- [Stored entries]
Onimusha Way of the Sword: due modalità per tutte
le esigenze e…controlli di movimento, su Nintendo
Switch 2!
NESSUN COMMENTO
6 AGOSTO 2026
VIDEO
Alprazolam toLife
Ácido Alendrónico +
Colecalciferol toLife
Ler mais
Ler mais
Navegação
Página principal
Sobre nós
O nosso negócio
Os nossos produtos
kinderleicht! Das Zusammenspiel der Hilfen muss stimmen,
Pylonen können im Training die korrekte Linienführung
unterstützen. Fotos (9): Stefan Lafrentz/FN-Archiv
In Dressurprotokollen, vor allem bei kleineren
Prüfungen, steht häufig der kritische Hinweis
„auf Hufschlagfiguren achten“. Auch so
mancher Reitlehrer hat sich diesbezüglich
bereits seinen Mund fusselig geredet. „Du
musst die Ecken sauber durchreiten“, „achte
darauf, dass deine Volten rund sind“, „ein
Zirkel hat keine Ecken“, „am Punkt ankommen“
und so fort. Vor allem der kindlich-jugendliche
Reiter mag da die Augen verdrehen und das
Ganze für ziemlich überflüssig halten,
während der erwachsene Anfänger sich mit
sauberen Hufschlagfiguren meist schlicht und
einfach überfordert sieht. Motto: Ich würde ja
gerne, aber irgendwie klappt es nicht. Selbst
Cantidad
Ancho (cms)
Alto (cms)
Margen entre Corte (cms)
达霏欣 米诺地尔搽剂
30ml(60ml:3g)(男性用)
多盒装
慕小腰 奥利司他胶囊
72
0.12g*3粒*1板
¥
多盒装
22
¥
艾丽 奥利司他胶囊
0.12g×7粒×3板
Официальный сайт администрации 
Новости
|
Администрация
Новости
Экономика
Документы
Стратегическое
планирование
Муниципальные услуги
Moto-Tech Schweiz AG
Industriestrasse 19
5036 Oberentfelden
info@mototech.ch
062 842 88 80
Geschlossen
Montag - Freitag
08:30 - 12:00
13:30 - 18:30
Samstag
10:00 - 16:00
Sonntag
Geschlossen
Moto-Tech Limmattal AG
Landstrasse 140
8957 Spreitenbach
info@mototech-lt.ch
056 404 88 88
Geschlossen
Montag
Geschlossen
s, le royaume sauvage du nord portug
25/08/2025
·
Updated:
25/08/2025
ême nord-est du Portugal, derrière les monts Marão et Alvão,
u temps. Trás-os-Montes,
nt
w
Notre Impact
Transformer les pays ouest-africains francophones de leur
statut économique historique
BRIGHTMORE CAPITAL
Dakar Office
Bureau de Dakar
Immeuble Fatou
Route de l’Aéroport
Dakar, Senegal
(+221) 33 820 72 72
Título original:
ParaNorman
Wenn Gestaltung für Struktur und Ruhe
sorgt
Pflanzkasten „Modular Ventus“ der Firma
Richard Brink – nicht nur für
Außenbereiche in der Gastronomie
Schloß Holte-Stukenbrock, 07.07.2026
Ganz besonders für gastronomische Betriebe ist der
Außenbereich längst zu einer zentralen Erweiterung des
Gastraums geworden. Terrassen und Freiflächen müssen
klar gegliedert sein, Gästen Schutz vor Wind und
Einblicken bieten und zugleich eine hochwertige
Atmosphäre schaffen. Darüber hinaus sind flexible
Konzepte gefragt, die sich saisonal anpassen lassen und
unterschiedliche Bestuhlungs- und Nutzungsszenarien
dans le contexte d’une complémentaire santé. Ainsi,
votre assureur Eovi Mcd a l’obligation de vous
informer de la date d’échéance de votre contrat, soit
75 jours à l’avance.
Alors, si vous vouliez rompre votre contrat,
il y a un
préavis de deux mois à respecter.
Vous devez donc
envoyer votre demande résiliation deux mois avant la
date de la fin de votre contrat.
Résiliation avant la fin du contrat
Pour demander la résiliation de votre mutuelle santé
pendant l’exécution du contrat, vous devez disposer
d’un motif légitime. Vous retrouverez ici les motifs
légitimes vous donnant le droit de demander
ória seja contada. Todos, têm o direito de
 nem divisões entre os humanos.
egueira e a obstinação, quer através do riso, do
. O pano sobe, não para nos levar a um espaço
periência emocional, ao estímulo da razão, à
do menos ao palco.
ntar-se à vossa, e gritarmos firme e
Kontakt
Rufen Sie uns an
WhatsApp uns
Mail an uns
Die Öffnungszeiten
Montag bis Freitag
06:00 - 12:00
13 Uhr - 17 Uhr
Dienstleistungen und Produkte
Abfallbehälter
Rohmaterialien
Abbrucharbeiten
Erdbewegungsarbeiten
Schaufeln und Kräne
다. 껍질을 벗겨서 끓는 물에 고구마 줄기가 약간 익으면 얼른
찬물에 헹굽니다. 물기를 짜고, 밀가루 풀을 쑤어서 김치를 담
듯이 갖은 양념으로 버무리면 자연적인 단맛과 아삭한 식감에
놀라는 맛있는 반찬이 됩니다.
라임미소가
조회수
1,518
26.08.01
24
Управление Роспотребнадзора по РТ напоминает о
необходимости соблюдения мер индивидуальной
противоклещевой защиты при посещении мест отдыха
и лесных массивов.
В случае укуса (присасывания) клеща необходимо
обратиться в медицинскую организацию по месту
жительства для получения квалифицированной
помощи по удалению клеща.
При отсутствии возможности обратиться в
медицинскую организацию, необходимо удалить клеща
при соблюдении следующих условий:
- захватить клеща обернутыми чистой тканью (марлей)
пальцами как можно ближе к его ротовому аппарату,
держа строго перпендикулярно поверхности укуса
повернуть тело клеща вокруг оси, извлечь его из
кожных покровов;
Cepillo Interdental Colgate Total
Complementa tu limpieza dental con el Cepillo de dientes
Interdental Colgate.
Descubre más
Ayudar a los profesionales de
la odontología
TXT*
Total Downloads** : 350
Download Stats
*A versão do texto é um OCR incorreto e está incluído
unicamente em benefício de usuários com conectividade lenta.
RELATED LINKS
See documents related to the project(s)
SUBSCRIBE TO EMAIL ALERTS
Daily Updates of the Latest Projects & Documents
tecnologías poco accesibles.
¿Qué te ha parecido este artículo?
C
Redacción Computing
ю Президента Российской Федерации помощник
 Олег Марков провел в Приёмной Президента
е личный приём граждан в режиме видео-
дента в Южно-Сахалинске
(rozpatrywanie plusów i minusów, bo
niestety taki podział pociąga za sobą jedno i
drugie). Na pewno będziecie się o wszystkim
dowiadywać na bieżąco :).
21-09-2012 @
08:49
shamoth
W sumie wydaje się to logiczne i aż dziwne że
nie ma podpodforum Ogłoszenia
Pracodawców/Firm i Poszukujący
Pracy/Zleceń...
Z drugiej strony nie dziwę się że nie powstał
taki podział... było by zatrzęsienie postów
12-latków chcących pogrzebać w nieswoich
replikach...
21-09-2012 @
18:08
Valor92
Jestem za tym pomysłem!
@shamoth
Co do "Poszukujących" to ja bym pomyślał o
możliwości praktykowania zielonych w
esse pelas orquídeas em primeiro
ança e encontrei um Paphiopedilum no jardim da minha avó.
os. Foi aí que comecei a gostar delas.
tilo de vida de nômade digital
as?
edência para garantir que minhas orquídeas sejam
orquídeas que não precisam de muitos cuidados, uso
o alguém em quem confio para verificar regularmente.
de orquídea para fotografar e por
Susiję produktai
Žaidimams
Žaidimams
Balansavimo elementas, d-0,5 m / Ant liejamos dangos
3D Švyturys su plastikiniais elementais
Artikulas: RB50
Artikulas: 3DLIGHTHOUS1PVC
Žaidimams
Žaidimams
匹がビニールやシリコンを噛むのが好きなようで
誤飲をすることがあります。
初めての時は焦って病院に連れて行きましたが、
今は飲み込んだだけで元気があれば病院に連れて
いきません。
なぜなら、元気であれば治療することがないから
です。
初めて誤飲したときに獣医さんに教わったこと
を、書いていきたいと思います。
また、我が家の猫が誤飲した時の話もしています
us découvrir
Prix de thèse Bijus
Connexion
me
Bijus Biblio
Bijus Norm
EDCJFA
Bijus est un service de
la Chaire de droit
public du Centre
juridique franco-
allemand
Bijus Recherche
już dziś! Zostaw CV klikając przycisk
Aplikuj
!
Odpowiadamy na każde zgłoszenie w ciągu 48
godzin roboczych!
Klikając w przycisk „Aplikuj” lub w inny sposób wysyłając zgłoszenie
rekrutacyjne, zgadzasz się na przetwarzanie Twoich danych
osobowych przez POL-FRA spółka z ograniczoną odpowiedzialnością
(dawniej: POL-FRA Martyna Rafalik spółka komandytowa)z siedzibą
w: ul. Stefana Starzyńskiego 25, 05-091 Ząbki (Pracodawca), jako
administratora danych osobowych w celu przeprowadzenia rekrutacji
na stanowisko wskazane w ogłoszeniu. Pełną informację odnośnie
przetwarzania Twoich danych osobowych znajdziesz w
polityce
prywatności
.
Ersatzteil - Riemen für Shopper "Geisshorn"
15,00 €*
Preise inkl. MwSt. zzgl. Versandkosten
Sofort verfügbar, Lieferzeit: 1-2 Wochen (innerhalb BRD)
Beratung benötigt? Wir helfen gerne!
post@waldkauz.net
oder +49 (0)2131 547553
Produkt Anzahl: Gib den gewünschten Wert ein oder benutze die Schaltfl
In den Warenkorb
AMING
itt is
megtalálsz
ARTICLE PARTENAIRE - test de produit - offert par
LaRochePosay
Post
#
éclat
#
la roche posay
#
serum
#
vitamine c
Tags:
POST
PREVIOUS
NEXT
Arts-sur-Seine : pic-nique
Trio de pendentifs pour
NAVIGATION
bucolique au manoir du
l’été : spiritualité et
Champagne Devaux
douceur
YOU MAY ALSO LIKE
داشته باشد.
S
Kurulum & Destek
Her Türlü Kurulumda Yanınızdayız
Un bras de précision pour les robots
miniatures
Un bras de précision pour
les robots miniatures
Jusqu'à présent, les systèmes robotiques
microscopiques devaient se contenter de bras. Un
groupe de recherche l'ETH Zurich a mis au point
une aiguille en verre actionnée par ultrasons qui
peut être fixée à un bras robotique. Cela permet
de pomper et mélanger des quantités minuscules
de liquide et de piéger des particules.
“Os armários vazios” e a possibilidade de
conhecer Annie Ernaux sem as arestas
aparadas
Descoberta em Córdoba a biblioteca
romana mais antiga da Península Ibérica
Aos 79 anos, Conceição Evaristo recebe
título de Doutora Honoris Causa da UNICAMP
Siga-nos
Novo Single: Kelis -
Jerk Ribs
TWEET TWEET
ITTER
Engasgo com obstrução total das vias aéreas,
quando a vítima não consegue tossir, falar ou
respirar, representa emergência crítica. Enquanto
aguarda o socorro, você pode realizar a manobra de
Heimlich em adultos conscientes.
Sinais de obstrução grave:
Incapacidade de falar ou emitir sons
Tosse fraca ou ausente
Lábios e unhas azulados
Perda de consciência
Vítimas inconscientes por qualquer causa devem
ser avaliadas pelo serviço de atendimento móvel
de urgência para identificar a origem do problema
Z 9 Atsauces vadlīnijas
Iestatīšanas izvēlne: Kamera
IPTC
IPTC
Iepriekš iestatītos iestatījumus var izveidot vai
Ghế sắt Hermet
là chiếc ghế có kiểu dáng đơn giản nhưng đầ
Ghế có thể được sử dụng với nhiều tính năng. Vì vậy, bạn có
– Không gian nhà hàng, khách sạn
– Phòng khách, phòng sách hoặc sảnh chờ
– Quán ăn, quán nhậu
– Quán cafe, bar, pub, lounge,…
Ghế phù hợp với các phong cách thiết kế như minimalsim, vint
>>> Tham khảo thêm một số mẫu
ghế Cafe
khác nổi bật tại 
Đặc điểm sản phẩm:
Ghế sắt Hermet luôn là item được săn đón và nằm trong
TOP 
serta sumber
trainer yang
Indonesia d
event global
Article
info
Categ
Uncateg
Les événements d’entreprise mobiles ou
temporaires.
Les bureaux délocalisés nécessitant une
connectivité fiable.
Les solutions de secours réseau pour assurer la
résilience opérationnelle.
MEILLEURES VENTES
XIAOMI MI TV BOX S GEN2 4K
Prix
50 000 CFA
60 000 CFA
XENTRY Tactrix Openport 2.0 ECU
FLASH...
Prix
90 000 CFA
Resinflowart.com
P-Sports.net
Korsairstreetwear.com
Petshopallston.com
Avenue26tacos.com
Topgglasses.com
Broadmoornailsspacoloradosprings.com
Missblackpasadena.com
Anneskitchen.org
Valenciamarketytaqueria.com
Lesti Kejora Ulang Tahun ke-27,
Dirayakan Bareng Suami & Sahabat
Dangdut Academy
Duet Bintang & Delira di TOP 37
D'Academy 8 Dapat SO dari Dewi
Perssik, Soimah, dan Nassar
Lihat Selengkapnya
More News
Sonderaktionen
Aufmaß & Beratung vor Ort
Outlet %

- [Problem] The word "votre" appears in some lines of the data. Copy every one of those lines.

- [Answer box]
votre assureur Eovi Mcd a l’obligation de vous
informer de la date d’échéance de votre contrat, soit
Alors, si vous vouliez rompre votre contrat,
envoyer votre demande résiliation deux mois avant la
date de la fin de votre contrat.
Pour demander la résiliation de votre mutuelle santé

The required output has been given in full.